(Before and after images)
┄┄┄┄┄┄┄┄┄┄┄┄┄┄┄┄┄┄┄┄

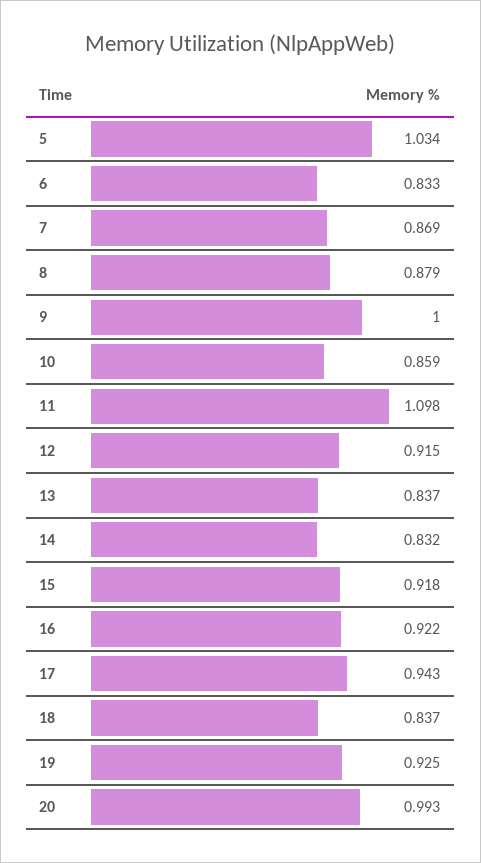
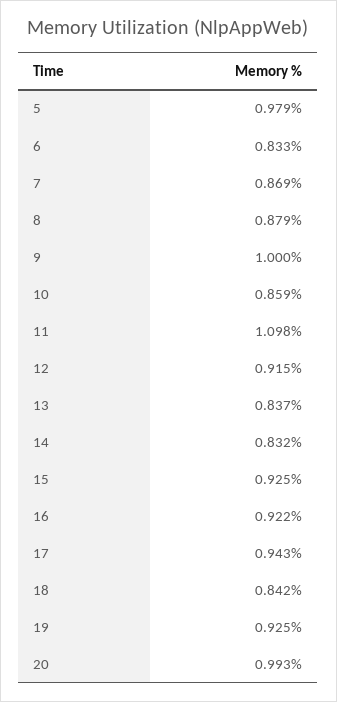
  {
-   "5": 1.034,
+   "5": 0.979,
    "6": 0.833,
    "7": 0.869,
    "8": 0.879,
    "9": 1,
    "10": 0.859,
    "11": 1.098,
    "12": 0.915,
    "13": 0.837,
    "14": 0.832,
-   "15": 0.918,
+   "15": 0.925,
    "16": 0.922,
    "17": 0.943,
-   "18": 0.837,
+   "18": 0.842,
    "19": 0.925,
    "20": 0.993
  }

┄┄┄┄┄┄┄┄┄┄┄┄┄┄┄┄┄┄┄┄

WHAT TO WORK ON => This exercise needs every entry retyped exactly, with the pictures removed.

TASK RESPONSE =>
  {
-   "5": 1.034,
+   "5": 0.979,
    "6": 0.833,
    "7": 0.869,
    "8": 0.879,
    "9": 1,
    "10": 0.859,
    "11": 1.098,
    "12": 0.915,
    "13": 0.837,
    "14": 0.832,
-   "15": 0.918,
+   "15": 0.925,
    "16": 0.922,
    "17": 0.943,
-   "18": 0.837,
+   "18": 0.842,
    "19": 0.925,
    "20": 0.993
  }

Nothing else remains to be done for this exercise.